Current transcranial magnetic stimulation options that carry the approval of the Food and Drug Administration require six weeks of daily sessions, the authors explain. It’s effective in about half the patients who undergo such treatments, and only about a third show remission from depression following the treatment.
SAINT builds on these approaches by first targeting the pulses in different areas tailored after each patient’s neurocircuitry, and by delivering a greater number of magnetic pulses at a higher frequency.
In order to determine the particularities of each patient’s dorsolateral prefrontal cortex — an area of the brain involved in regulating executive functions –, the authors performed an MRI analysis on each participant before the start of the study. Their goal was to find the exact subregion in the brain that had the strongest functional link to the subgenual cingulate. This structure has been documented to exhibit heightened levels of activity in people experiencing depression. The goal of the magnetic stimulation treatment is to strengthen the link between the two areas in order to allow the dorsolateral prefrontal cortex to better control the activity in the subgenual cingulate.
The density of the pulses delivered in this trial was three times greater than that of currently-approved treatments: 1,800 per session compared to the regular number of 600. Finally, instead of providing one treatment session per day, the team gave their participants 10 10-minute treatments, with 50-minute breaks in between. The control group underwent ‘treatment’ with a magnetic coil that mimics the experience of the magnetic pulses.
Both groups wore noise-canceling earphones and received a topical ointment to dull sensation before each session.

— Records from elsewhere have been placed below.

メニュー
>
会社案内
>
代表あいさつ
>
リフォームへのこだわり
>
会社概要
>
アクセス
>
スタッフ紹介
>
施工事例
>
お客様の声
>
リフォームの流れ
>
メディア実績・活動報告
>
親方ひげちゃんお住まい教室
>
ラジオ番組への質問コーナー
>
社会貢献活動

Four weeks after the trial, 12 of the 14 participants in the experimental group showed improvements in their symptoms. According to FDA criteria for remission, 11 of them were officially cured of depression. In the control group, only 2 out of 15 patients met the criteria for remission.
The team is particularly interested in using SAINT to treat patients who are at a crisis point. Their study revealed that participants felt better and had attenuated symptoms within days of starting SAINT; this timeframe is much shorter than what is seen with medication, where improvements can take up to a month or more.
“We want to get this into emergency departments and psychiatric wards where we can treat people who are in a psychiatric emergency,” Williams said. “The period right after hospitalization is when there’s the highest risk of suicide.”
The paper “Stanford Neuromodulation Therapy (SNT): A Double-Blind Randomized Controlled Trial” has been published in the American Journal of Psychiatry.